Dal prossimo 21 dicembre sarà attivo nell’Area Vasta 5 un servizio di Radiologia Domiciliare per l’effettuazione di esami radiologici a domicilio del paziente o in strutture residenziali non ospedaliera. Il servizio riguarda gli assistiti di tutto il territorio dell’Area Vasta 5, quindi il Piceno, ed è una attività in elezione con priorità “B” (breve).

Il servizio è destinato esclusivamente a pazienti per i quali il trasporto in ospedale sia effettivamente difficoltoso o da evitare.

La richiesta deve partire dai Medici di Medicina Generale, Pediatri di Libera Scelta, Unità Speciali di Continuità Assistenziali e Assistenza Domiciliare Integrata, dopo una verifica di appropriatezza da parte di Medici Radiologi, due Tecnici di Radiologia si recheranno a domicilio con apposito apparecchio radiologico per eseguire indagini di radiologia tradizionale senza uso di mezzo di contrasto.

Gli esami verranno poi refertati nelle sedi ospedaliere da Medici Radiologi.

Le prestazioni eseguibili, oltre alla radiografia del torace, sono tutte le indagini osteo-articolari (tranne il rachide) e le radiografie di controllo per il posizionamento di PICC*/CVC**.

L’istituzione del servizio a domicilio nasce per incrementare la continuità delle cure tra i diversi livelli di assistenza e per integrare maggiormente il Territorio con la Struttura Ospedaliera. La casa risulta l’ambiente migliore per gli assistiti fragili, pertanto è strategico il potenziamento della diagnostica strumentale a domicilio al fine di un migliore approccio multidisciplinare.
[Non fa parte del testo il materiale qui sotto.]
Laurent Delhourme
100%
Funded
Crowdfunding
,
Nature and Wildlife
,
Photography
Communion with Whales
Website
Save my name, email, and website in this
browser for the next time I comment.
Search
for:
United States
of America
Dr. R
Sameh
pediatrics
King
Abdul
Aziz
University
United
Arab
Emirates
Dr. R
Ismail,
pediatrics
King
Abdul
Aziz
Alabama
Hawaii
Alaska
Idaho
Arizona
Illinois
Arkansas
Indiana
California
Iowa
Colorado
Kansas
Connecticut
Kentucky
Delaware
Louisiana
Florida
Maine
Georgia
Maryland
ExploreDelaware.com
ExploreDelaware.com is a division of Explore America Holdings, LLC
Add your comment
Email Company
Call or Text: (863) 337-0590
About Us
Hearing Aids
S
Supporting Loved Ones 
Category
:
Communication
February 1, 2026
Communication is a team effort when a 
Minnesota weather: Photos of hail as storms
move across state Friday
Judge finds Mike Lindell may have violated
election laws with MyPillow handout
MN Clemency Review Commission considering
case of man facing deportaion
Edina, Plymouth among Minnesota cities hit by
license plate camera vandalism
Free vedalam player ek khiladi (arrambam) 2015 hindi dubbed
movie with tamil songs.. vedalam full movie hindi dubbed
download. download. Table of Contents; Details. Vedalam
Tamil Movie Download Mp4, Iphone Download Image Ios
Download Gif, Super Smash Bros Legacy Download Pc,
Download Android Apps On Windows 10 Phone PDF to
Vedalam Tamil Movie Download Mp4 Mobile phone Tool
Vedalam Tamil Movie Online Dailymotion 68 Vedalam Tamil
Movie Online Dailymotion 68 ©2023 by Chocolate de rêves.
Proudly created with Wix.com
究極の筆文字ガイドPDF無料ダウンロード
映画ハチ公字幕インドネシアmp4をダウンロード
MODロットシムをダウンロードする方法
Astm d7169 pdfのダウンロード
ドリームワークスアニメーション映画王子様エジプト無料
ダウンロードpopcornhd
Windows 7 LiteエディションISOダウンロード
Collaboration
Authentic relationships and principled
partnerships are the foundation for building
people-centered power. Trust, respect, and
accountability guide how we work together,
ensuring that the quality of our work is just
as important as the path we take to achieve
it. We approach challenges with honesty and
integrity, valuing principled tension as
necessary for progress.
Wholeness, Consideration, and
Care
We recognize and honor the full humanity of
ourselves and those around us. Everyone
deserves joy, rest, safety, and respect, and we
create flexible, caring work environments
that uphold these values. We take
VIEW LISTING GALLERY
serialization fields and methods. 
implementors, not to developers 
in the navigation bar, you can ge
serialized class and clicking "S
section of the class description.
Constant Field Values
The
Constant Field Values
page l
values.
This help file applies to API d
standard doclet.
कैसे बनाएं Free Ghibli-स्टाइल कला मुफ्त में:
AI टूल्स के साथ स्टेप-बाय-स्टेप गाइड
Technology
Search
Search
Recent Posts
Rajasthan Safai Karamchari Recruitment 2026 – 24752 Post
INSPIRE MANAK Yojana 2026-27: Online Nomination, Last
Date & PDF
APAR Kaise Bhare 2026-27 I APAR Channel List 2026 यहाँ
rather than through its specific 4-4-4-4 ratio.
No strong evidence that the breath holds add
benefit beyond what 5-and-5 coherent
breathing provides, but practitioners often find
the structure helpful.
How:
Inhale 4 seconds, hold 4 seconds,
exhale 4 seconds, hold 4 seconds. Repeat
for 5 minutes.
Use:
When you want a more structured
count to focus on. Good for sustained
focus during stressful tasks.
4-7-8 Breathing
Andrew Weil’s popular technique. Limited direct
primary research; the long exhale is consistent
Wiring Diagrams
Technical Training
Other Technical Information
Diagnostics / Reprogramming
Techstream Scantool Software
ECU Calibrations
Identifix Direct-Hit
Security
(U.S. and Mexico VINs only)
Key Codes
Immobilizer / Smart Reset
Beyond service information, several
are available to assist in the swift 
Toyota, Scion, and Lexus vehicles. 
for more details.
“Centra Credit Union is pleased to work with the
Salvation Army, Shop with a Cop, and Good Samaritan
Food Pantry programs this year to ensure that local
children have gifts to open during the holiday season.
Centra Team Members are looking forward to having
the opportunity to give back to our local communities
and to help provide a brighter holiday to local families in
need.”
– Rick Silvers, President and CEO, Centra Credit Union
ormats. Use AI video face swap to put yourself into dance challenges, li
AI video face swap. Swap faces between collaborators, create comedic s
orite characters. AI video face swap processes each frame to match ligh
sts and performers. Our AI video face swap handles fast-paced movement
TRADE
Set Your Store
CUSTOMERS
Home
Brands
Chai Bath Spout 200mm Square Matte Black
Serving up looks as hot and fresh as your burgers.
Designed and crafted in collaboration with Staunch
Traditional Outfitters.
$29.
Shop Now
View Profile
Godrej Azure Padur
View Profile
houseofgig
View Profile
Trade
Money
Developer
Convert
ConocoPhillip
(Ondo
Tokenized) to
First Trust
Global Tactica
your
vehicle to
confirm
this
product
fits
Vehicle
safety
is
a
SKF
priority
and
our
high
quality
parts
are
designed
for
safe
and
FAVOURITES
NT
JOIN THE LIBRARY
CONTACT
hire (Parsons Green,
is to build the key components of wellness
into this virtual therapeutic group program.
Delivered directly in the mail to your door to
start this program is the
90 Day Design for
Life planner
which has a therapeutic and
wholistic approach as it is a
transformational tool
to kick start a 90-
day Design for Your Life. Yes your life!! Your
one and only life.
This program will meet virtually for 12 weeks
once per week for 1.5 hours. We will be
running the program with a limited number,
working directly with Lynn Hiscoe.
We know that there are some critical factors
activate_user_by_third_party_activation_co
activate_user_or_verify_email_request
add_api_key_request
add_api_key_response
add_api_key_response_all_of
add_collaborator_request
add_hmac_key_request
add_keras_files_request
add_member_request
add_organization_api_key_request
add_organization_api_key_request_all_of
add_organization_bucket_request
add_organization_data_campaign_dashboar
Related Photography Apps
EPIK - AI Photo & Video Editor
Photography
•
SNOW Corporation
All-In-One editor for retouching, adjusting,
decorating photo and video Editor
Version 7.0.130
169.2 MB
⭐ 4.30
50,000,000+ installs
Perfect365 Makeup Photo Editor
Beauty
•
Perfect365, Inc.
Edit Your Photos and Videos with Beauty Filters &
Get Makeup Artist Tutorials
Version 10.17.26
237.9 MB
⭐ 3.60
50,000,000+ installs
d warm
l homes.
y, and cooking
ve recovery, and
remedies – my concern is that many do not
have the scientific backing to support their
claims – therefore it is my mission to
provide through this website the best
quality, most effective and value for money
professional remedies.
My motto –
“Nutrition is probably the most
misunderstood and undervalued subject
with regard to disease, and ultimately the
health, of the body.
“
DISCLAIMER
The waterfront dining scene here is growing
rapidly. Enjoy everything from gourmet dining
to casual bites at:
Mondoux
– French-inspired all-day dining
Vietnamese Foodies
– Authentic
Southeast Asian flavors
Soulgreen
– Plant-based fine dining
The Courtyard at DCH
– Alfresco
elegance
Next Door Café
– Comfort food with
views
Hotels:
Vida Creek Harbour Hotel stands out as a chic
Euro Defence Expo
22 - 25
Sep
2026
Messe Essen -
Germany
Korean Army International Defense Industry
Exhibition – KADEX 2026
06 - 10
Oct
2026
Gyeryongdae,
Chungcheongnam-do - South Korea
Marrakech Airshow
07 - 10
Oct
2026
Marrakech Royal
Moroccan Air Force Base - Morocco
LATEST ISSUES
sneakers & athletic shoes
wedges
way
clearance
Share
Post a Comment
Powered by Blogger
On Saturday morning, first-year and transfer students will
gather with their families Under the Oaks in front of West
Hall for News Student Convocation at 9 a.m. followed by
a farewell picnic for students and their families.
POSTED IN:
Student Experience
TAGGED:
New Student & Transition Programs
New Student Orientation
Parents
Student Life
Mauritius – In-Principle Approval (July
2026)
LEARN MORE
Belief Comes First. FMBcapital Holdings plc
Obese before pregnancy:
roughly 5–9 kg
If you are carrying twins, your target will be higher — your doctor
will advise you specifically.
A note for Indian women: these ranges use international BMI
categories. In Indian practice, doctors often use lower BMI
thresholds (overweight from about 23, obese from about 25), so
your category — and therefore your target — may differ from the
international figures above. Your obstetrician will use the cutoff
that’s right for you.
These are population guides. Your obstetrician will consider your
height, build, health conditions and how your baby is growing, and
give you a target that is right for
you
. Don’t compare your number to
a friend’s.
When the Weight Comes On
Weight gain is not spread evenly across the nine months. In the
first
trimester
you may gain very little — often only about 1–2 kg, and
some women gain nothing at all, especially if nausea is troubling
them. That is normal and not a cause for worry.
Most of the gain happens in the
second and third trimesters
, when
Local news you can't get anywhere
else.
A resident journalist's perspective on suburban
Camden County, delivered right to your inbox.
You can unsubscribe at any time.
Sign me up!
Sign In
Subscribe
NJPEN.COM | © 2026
Il suddetto progetto è incardinato nel Dipartimento dei Servizi e nello specifico da Radiologia Clinica che garantisce, nel percorso della presa in carico, l’assistenza radiologica a soggetti anziani, disabili o comunque fragili.

Nella situazione contingente accresce la possibilità di diagnosi in pazienti con patologia respiratoria per sospetta infezione Covid.